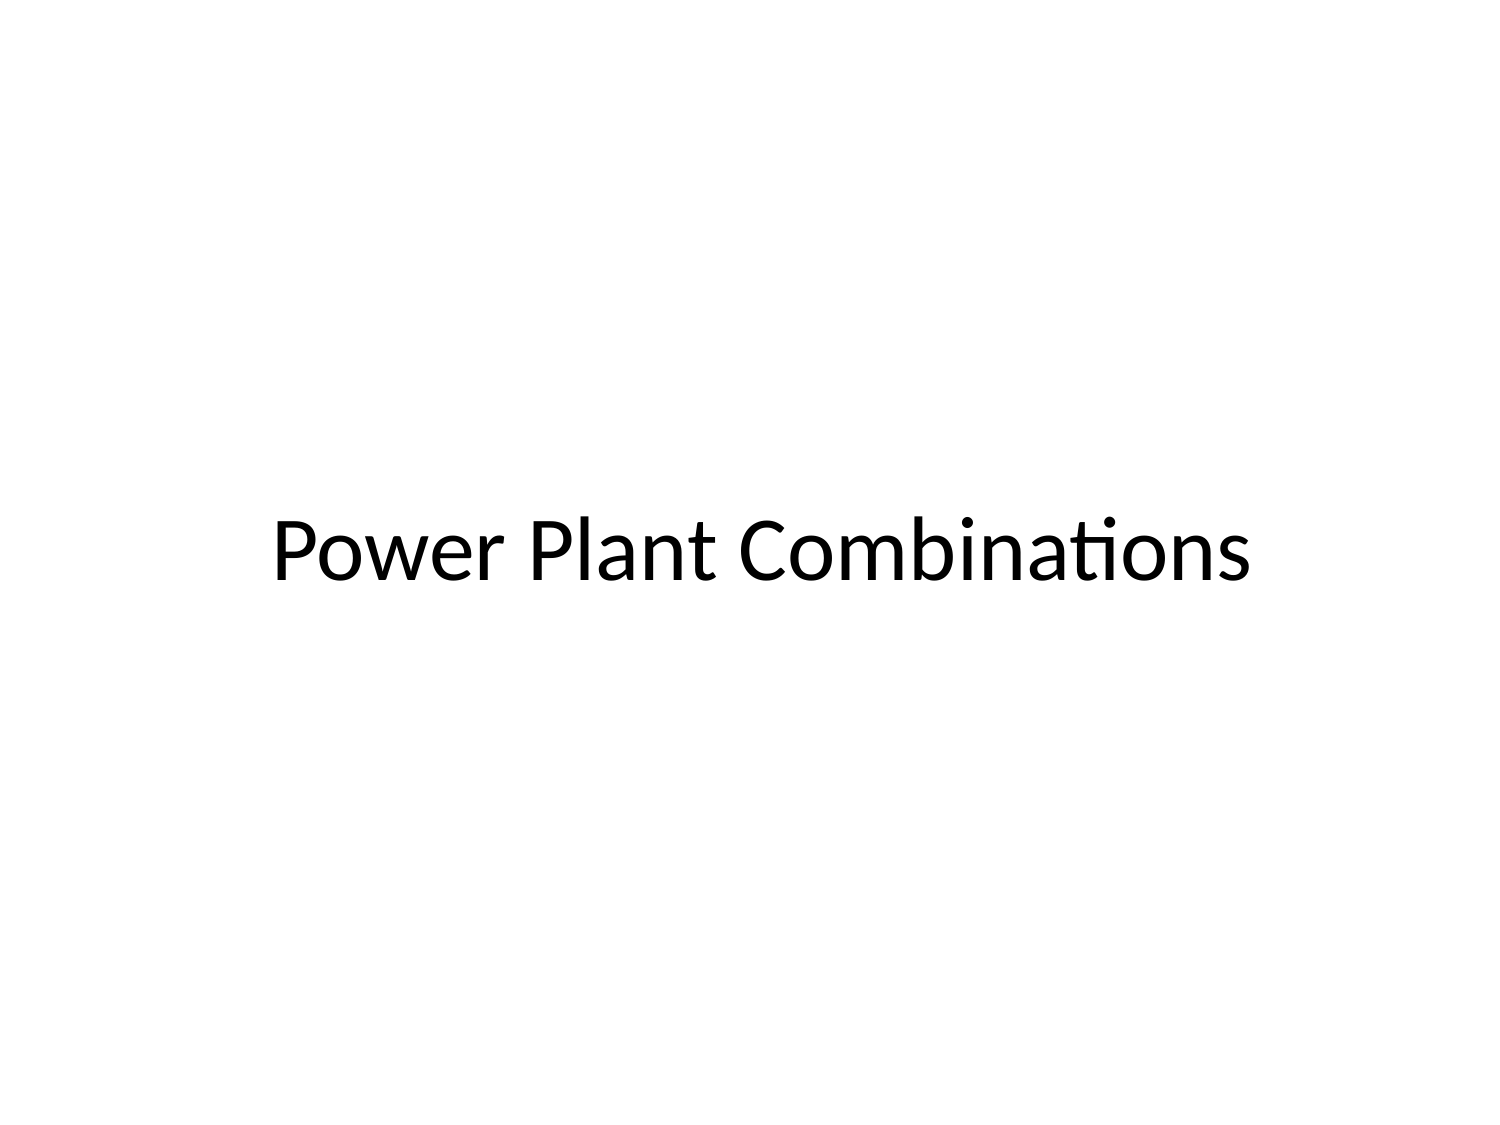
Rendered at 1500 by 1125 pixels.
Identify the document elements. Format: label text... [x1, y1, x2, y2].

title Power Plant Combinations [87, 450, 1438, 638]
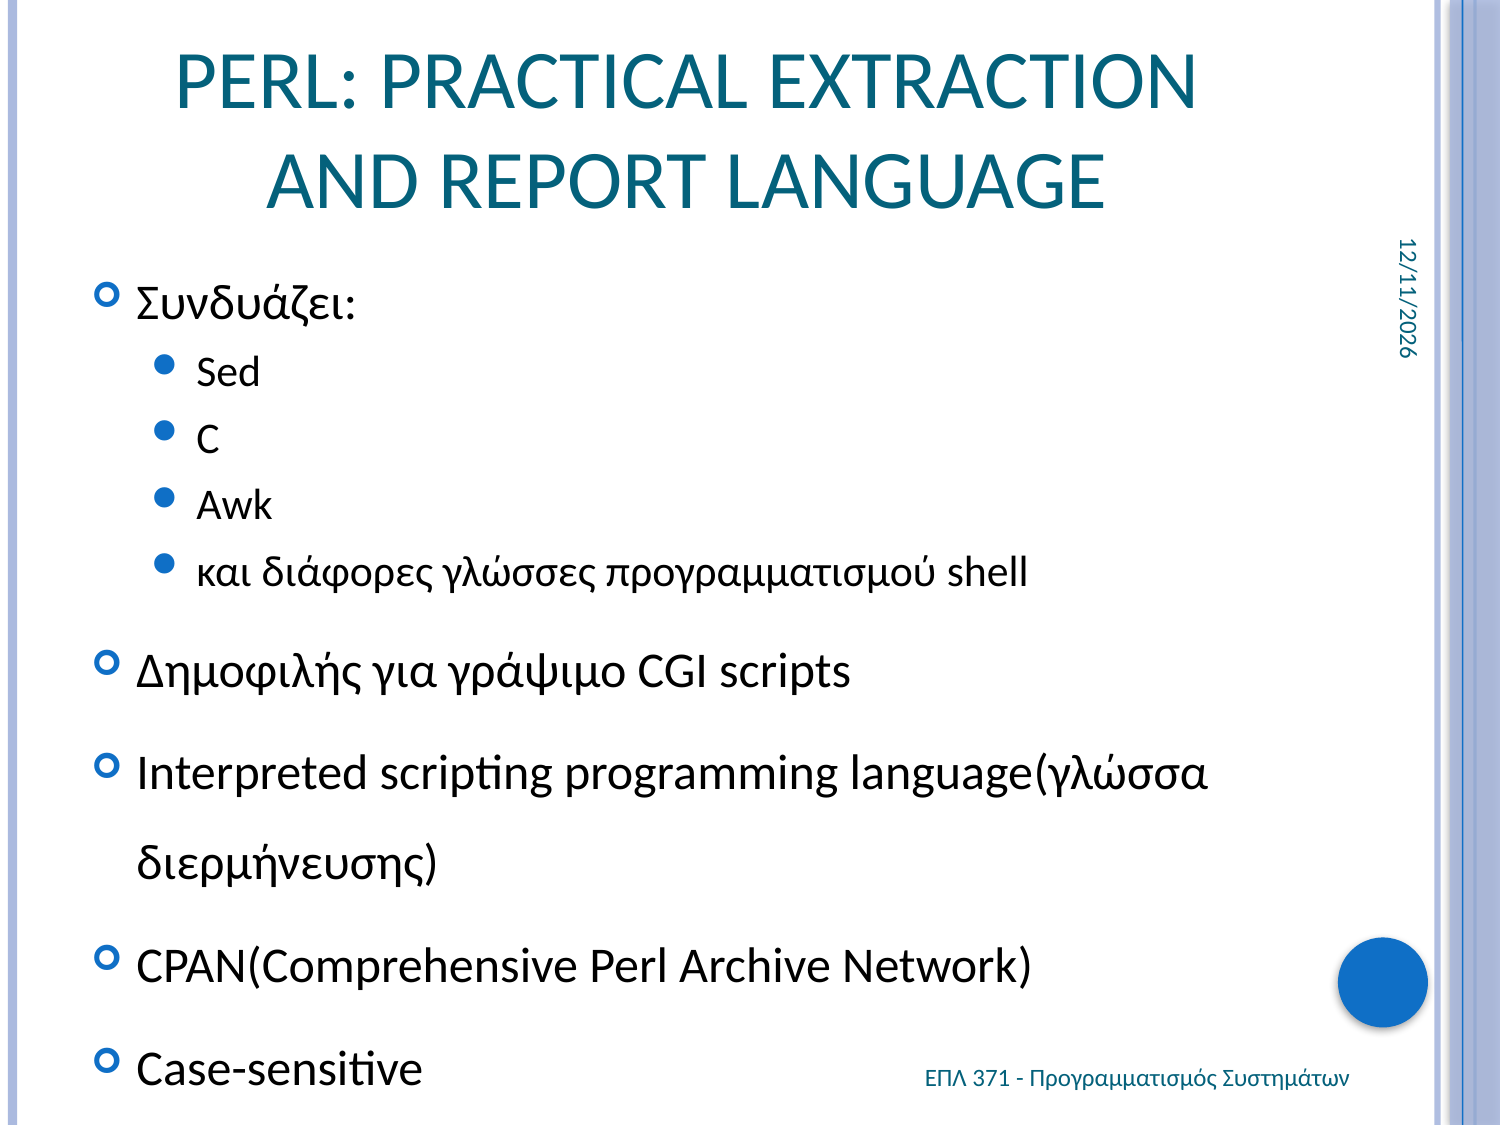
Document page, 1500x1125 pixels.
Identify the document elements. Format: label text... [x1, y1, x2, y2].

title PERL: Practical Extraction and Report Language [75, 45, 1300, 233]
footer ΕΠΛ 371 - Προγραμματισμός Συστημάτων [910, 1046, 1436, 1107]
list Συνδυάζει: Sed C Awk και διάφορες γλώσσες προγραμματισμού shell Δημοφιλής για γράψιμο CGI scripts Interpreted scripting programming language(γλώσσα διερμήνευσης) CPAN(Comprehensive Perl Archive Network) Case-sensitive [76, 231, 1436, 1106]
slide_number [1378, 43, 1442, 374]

==

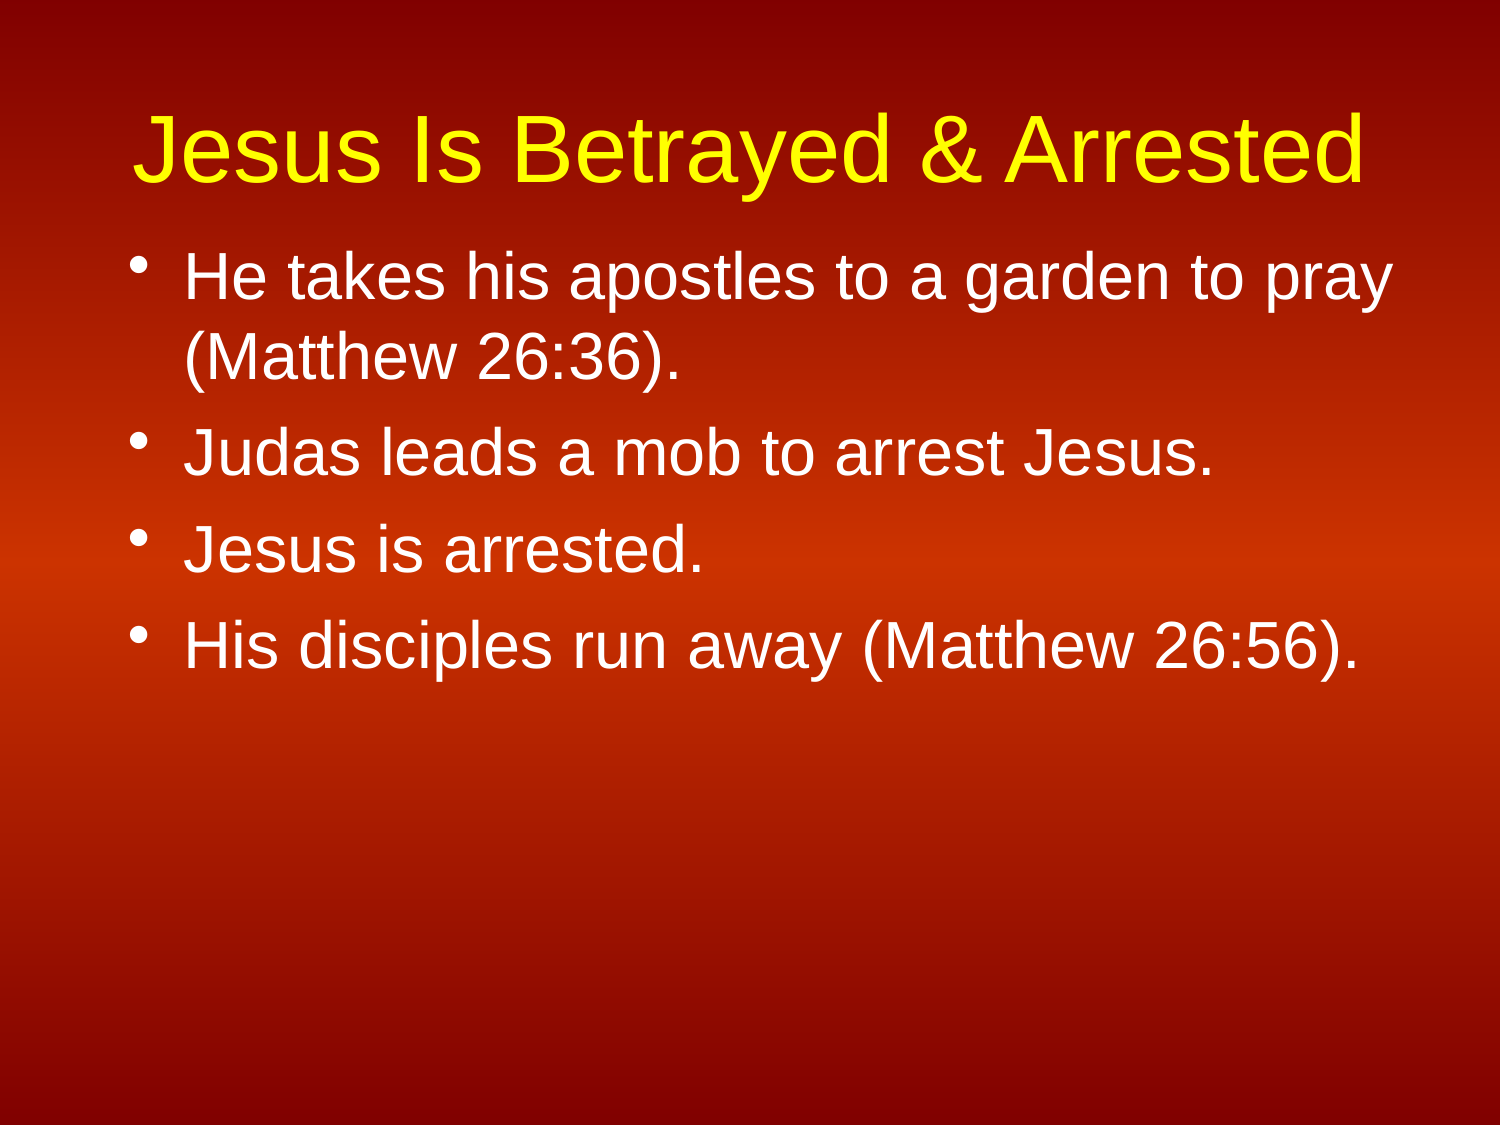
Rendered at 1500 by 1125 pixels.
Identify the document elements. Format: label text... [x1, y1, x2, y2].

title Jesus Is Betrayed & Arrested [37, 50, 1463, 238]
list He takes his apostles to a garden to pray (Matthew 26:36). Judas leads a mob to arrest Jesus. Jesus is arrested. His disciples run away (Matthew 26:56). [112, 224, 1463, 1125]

= Task statement =
Write down exactly the span of lines above from the one containing "Document page, 1500x1125 pixels." to the one containing "slide_number [1378, 43, 1442, 374]", both ends included.

= Written response =
Document page, 1500x1125 pixels.
Identify the document elements. Format: label text... [x1, y1, x2, y2].

title PERL: Practical Extraction and Report Language [75, 45, 1300, 233]
footer ΕΠΛ 371 - Προγραμματισμός Συστημάτων [910, 1046, 1436, 1107]
list Συνδυάζει: Sed C Awk και διάφορες γλώσσες προγραμματισμού shell Δημοφιλής για γράψιμο CGI scripts Interpreted scripting programming language(γλώσσα διερμήνευσης) CPAN(Comprehensive Perl Archive Network) Case-sensitive [76, 231, 1436, 1106]
slide_number [1378, 43, 1442, 374]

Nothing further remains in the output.